Le lectorat suit : le tirage passe durant cette période de 45 000 à 100 000 exemplaires hebdomadaires.
Arthème Fayard, en désaccord avec la radicalisation en cours au sein de ses colonnes, décide de suspendre le journal en 1936 – il meurt la même année.
Son fils Jean Fayard revend le titre à ses rédacteurs associés en nom collectif, Pierre Gaxotte en tête. Le principal actionnaire est le riche héritier d'origine argentine Charles Lesca, fasciste revendiqué.
À partir de 1938, le racisme et l’antisémitisme sont de tous les numéros. Les attaques contre les Juifs deviennent incessantes.
Un numéro spécial paraît en février 1939, intitulé « Les Juifs et la France », sous la direction de Lucien Rebatet, lui aussi fasciste convaincu.
Son édito donne le ton :
« La France a la chance d'être l’un des pays où les Juifs se sont le moins mêlés au reste de la population (exception faite de quelques unions “aristocratiques” ou de haute bourgeoisie). »
Suivent des papiers à la supposée objectivité historique : « La Révolution et les Juifs », « Les Juifs et la guerre », « La condition historique des Juifs en France », etc. Le tout émaillé de caricatures odieuses.
Rebatet s’y fend, entre autres, d’un long article sur « L’Affaire », dans lequel il revient sur la culpabilité d'Alfred Dreyfus — alors que l'innocence de Dreyfus est établie depuis 1906, c'est-à-dire 33 ans plus tôt.
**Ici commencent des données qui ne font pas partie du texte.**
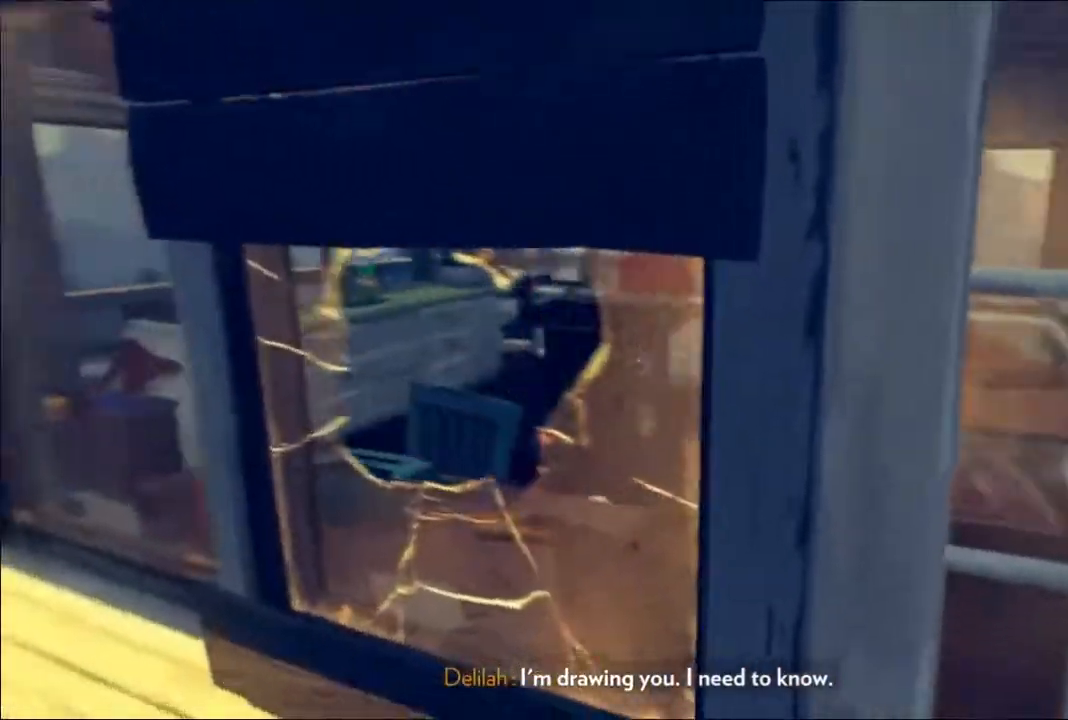
{"buttons": [], "left_stick": "left", "right_stick": "down-right", "events": [[83, "left_stick", "down"], [183, "right_stick", "center"], [300, "left_stick", "left"], [500, "right_stick", "down-right"]]}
« La culpabilité de Dreyfus n’a jamais fait de doute [...] pour la plupart des collaborateurs de ce journal, qui sont, en grande partie, de la génération d’après-guerre, et ont donc ignoré toutes les passions que l’“affaire” déchaîna. »
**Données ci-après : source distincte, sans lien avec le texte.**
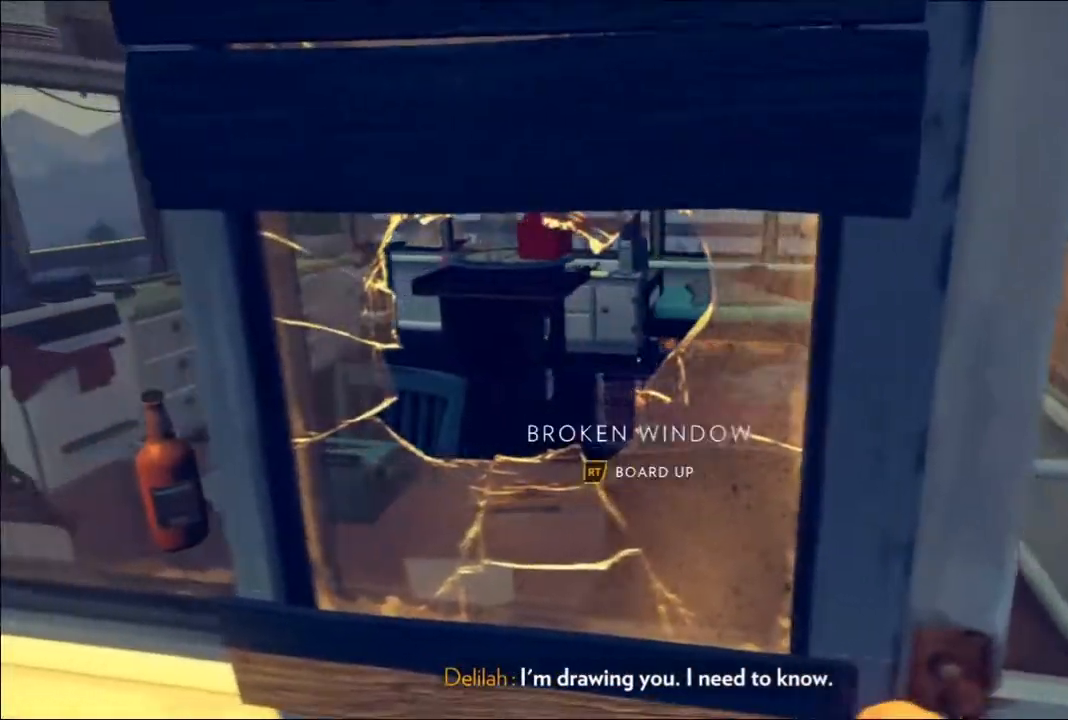
{"buttons": ["R2"], "left_stick": "center", "right_stick": "center", "events": [[117, "left_stick", "center"], [150, "right_stick", "center"], [467, "R2", "down"]]}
Le journal, interdit en juin 1940, reparaît et devient pro-allemand. Je suis partout devient le principal journal collaborationniste et antisémite français sous l'occupation nazie. Il multiplie les appels au meurtre contre les Juifs et les hommes politiques de la IIIe République.
Ainsi, dans l'édition du 6 septembre 1941, Robert Brasillach écrit :
« La punition exemplaire, la mort des hommes à qui nous devons tant de deuils […], tous les Français la demandent. »
Le lectorat ne cesse d'augmenter : de 46 000 exemplaires en 1939, le tirage passe à 250 000 en 1942. À ce moment-là, Brasillach est évincé du journal car jugé « trop modéré », tandis que la direction est confiée à Pierre-Antoine Cousteau.
Je suis partout s'aligne alors intégralement sur le nazisme.
Le dernier numéro est daté du 16 août 1944. Ses rédacteurs seront ensuite jugés et condamnés par la justice française pendant l'Épuration. Robert Brasillach sera fusillé en 1945.